By MEA Tech Watch Editorial
On the same day that industry leaders gathered at Atlantis, The Palm to discuss the future of intelligent networks, an Iranian drone was striking the administrative building of Thuraya Telecommunications in Sharjah. The juxtaposition was not ironic. It was instructive.
The SAMENA Leaders’ Summit 2026 opened under the theme “Intelligent Networks for Sovereign and Sustainable Futures.” It is a phrase that has lived comfortably in conference programmes for several years, a forward-looking aspiration that regulators and operators could nod at without urgency. This week, it stopped being aspirational. It became operational.

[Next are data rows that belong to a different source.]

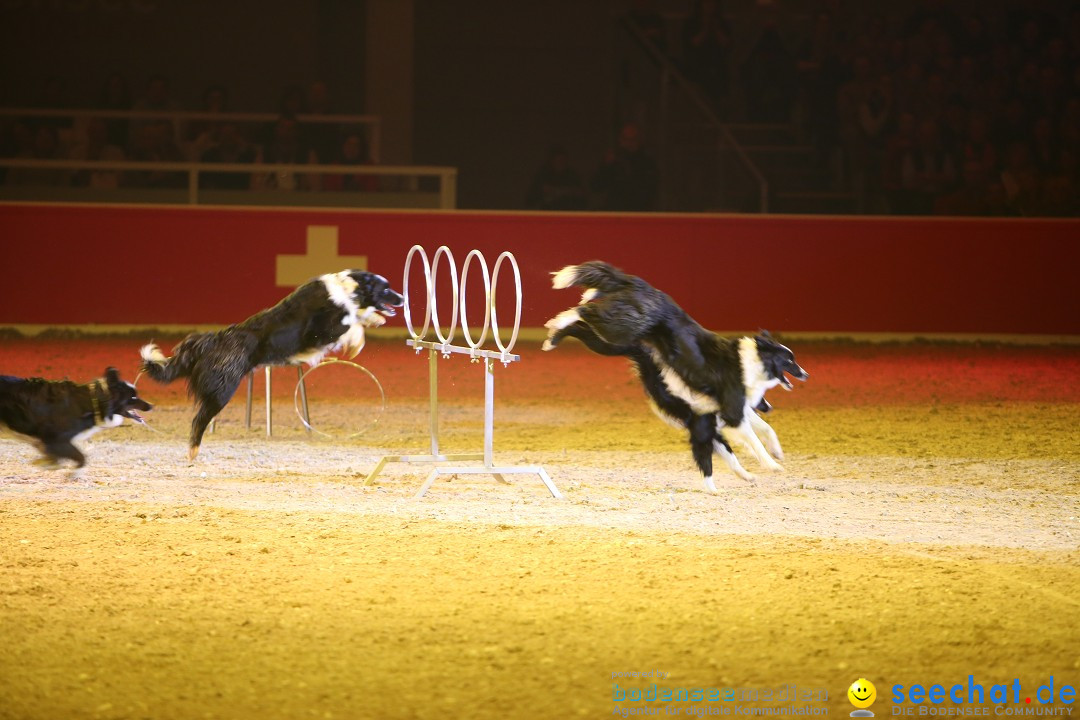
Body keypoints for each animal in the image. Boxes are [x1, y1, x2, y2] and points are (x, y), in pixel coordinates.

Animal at [139, 269, 401, 462]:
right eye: (386, 288)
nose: (403, 298)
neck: (348, 289)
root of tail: (210, 341)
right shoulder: (322, 331)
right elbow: (353, 323)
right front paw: (357, 341)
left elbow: (359, 317)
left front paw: (374, 318)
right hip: (222, 392)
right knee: (199, 420)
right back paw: (192, 452)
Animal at [544, 262, 807, 492]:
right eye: (790, 360)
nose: (805, 374)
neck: (752, 362)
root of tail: (641, 285)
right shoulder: (731, 413)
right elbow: (753, 441)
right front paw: (772, 465)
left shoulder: (729, 412)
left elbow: (764, 431)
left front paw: (775, 453)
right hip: (620, 328)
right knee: (584, 311)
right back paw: (556, 324)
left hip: (610, 340)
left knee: (582, 322)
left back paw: (553, 336)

The events of the past five weeks have redrawn the map of what digital infrastructure risk actually means in this region. Iranian drone strikes damaged three Amazon Web Services data centre facilities across the UAE and Bahrain in early March, triggering extended outages across banking, payments and cloud services for millions of residents who could not pay for a taxi, access their accounts or reach their employers. A drone then struck Thuraya’s Sharjah headquarters — a geostationary satellite operator majority owned by a UAE sovereign entity, providing connectivity to maritime, government and humanitarian operations across three continents. Meanwhile, Iran’s own internet has been reduced to approximately one per cent of normal levels for more than 750 consecutive hours, with its government operating a deliberate kill-switch against its own population.

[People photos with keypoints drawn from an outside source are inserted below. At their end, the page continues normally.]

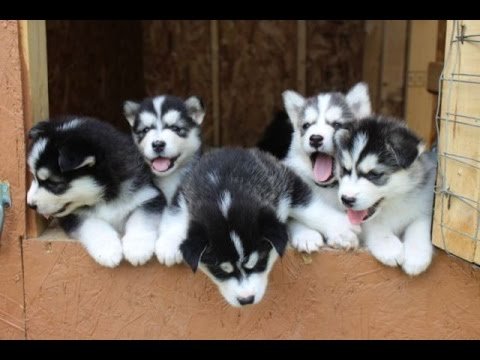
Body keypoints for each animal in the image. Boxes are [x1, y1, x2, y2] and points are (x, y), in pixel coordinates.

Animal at [26, 117, 165, 268]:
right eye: (33, 177)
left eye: (54, 183)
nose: (30, 205)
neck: (106, 195)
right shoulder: (72, 216)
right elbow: (93, 224)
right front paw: (108, 250)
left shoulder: (149, 195)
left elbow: (141, 218)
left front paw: (137, 247)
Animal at [336, 116, 436, 276]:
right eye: (345, 170)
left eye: (374, 174)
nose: (346, 199)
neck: (395, 203)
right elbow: (375, 225)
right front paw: (389, 247)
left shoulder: (425, 208)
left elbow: (418, 226)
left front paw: (416, 255)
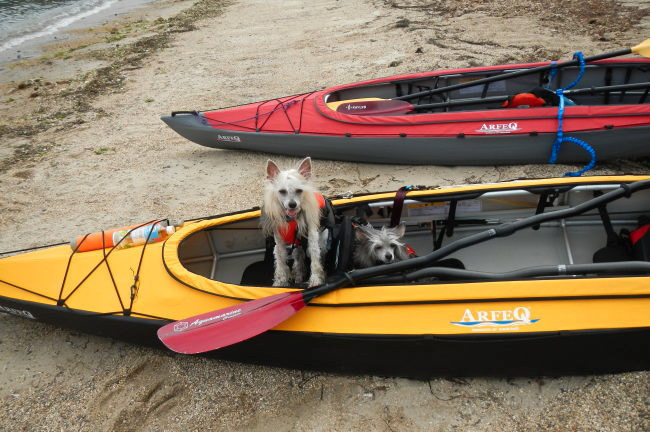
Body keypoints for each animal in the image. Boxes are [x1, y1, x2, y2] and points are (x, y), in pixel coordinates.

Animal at [260, 156, 324, 286]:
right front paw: (280, 282)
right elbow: (281, 264)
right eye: (282, 191)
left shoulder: (311, 239)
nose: (292, 204)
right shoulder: (279, 244)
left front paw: (315, 279)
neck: (291, 219)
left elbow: (315, 260)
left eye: (299, 190)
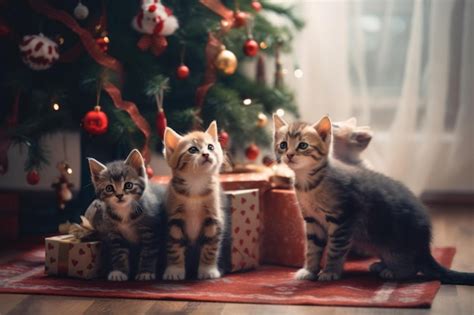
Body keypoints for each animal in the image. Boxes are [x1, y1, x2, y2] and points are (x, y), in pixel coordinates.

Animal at [85, 149, 165, 282]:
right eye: (109, 188)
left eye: (128, 185)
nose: (119, 195)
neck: (124, 212)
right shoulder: (114, 234)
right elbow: (119, 254)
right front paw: (119, 272)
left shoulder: (150, 230)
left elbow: (148, 252)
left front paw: (146, 272)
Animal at [162, 121, 225, 282]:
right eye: (192, 149)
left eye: (210, 147)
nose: (206, 154)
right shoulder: (174, 220)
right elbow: (174, 246)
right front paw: (175, 270)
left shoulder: (213, 219)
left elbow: (210, 247)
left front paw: (208, 270)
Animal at [272, 115, 474, 286]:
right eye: (283, 145)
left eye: (303, 145)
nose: (289, 155)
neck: (308, 184)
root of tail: (424, 248)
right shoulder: (312, 221)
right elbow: (312, 249)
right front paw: (309, 270)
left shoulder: (344, 218)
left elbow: (335, 250)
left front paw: (330, 272)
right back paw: (381, 265)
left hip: (394, 243)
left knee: (413, 269)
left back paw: (394, 272)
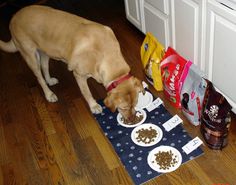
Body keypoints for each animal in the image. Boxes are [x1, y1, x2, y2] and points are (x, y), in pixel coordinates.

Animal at [0, 4, 145, 121]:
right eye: (124, 108)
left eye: (135, 104)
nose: (132, 119)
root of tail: (14, 17)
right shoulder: (79, 75)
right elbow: (86, 92)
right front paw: (94, 106)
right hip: (30, 55)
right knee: (39, 77)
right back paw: (49, 94)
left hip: (46, 51)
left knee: (44, 67)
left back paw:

These are not edge cases. They are the new baseline.
At the summit, H.E. Sheikh Nahyan bin Mubarak Al Nahyan put it plainly: “In times of conflict, the digital domain becomes part of the battlefield, potentially targeted to create disruption, fear, and economic instability.” He then outlined four principles — resilience, trust, partnership and wisdom — that he said must underpin the region’s digital future. The UAE Cybersecurity Council disclosed that the country is absorbing 600 to 700 cyberattacks per day, a figure rising and being amplified by AI-enabled attack tools. ITU Secretary-General Doreen Bogdan Martin reminded the room that 2.2 billion people remain offline globally, and that decisions made now about 6G will determine whether the next generation of networks extends or repeats the exclusions of every previous technology cycle.
Taken together, these are not separate conversations. They are the same conversation.

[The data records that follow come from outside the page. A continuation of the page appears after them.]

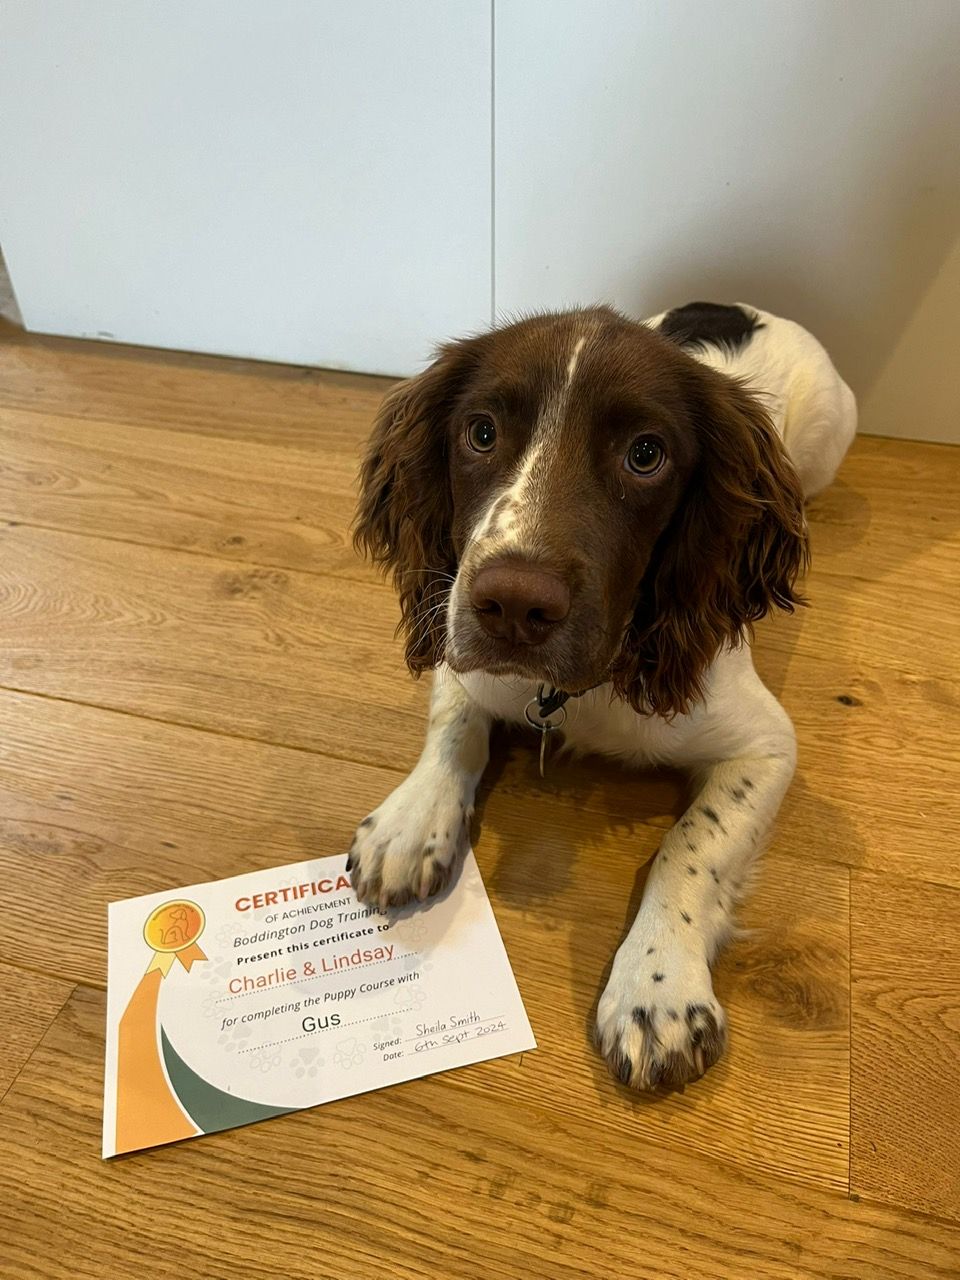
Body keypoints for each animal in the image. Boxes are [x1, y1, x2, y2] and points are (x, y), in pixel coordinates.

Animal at [348, 299, 855, 1090]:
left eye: (645, 455)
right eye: (481, 432)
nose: (512, 606)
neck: (574, 690)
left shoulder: (766, 745)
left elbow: (692, 844)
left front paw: (659, 987)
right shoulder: (461, 646)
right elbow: (455, 730)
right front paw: (410, 822)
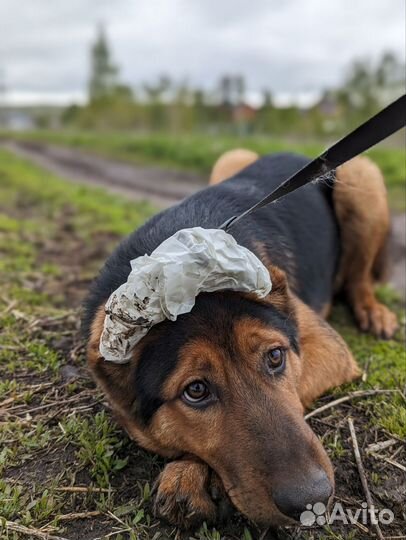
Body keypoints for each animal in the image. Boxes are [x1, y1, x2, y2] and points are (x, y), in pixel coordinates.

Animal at [82, 150, 396, 528]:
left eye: (275, 357)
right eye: (196, 391)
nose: (313, 500)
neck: (180, 269)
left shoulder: (328, 347)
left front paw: (191, 474)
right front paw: (191, 471)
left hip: (360, 176)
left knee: (359, 278)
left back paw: (373, 311)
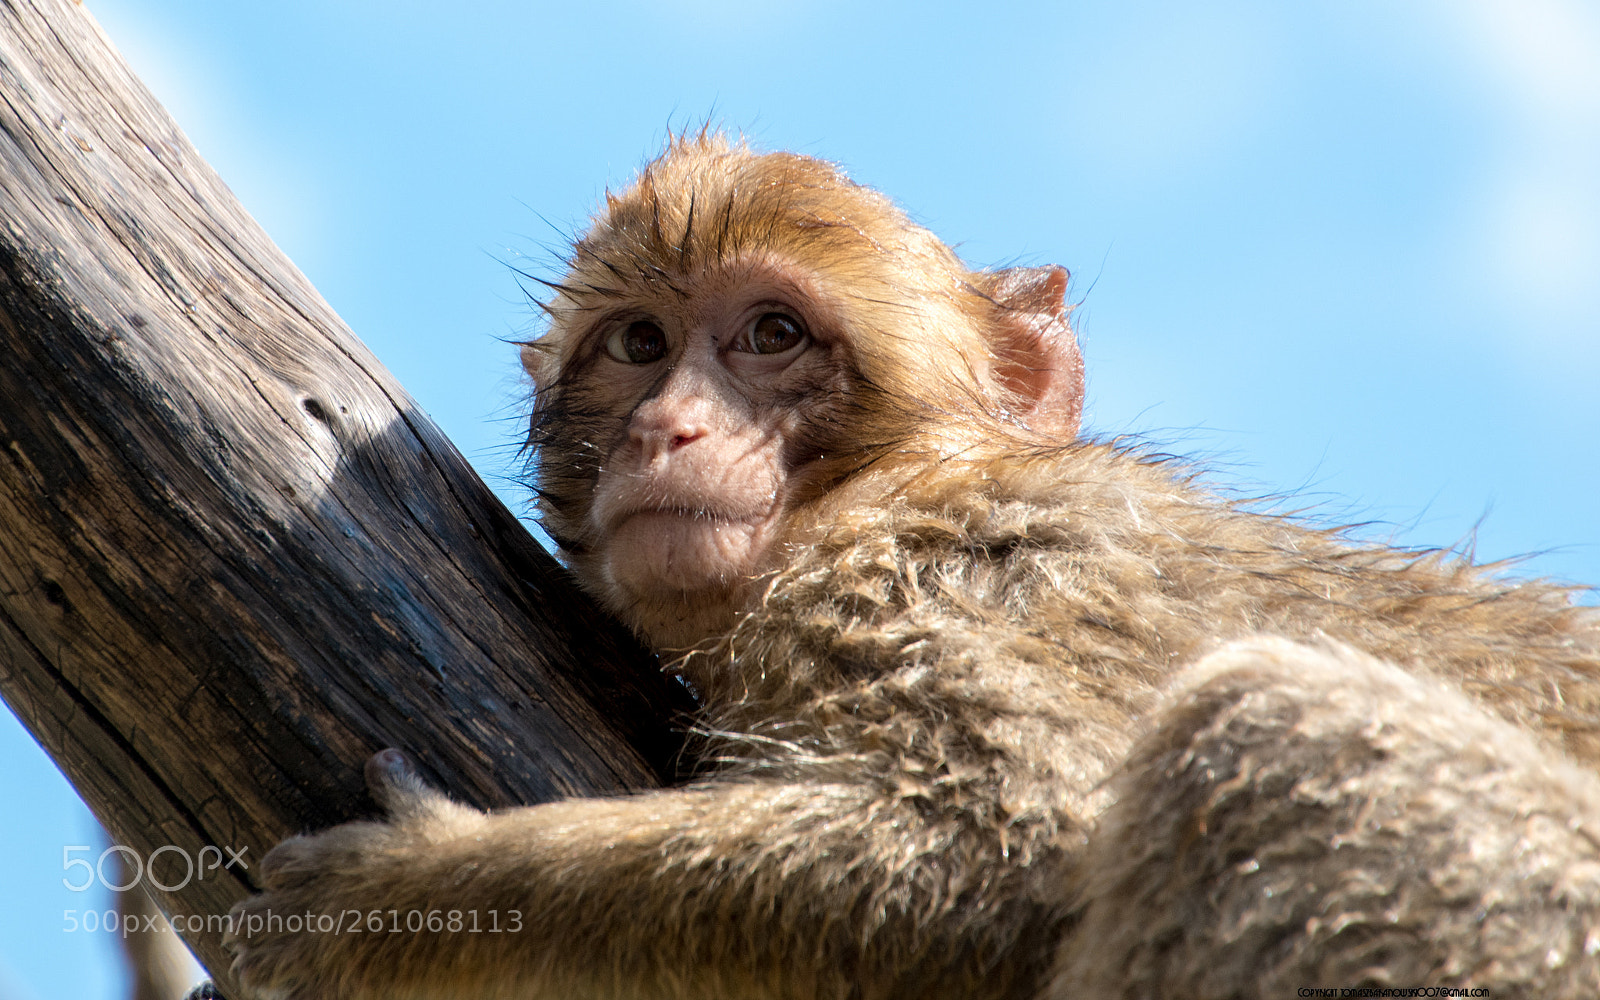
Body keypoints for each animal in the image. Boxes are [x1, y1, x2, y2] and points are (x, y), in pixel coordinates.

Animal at [225, 133, 1600, 999]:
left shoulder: (921, 580)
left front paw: (423, 898)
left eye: (772, 334)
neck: (883, 486)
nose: (670, 429)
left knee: (1258, 727)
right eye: (638, 345)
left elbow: (1009, 846)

The Gulf AI infrastructure buildout — Microsoft, Google Cloud, AWS, Oracle, the USD 2.7 billion Hexagon data centre in King Abdullah Economic City, G42’s 5GW Abu Dhabi campus — is real, consequential and still moving forward. But it is now moving forward under conditions that have permanently altered what resilience means. Cheap energy and geographic positioning at the intersection of three continents remain genuine advantages. The assumption of physical security for concrete infrastructure housing AI workloads does not.
The operators and regulators attending SAMENA this week are not retreating from their digital ambitions. The evidence suggests the opposite: Saudi Arabia has designated 2026 the Year of Artificial Intelligence, LEAP has been rescheduled rather than cancelled, du posted record profits and a record dividend, Zain’s brand value hit USD 4 billion, and the SAMENA summit itself ran a full programme including the world’s first commercial U6GHz deployment announcement. Across Africa, the Algiers Declaration committed 54 nations to a continental digital sovereignty agenda. Nigeria launched Project 774 to extend satellite connectivity to every local government area. Morocco ran a national AI hackathon through Ramadan and opens GITEX Africa in Marrakech next week.
The momentum is intact. What has changed is the honest acknowledgement of what it costs to sustain it.
Digital sovereignty, for years a somewhat abstract policy concept invoked to justify data localisation rules and national cloud preferences, now has a concrete operational meaning. It means the ability to keep systems running when missiles are in the air. It means the capacity to maintain communications when an adversary decides to use your infrastructure as a political signal. It means designing networks and data architectures not only for efficiency and scale but for the ability to absorb, reroute and recover under conditions that no commercial SLA has ever been written to address.
The industry has known this theoretically. The region is now living it in practice.
Sheikh Nahyan concluded his address at SAMENA with a line that deserves to travel beyond the room where it was delivered: “Technology must serve people and protect dignity, stability, prosperity, and peace.” That is not a platitude when it is spoken in a city where air defence systems are actively engaging missiles and drones. It is a statement of intent from a government that has chosen, deliberately and publicly, to continue building rather than to retreat.
That choice — to convene, to invest, to publish, to deploy, to connect — is itself an act of the resilience that every speaker at SAMENA this week said the region must demonstrate.
MEA Tech Watch will be watching whether the infrastructure, the institutions and the policies can match the intention.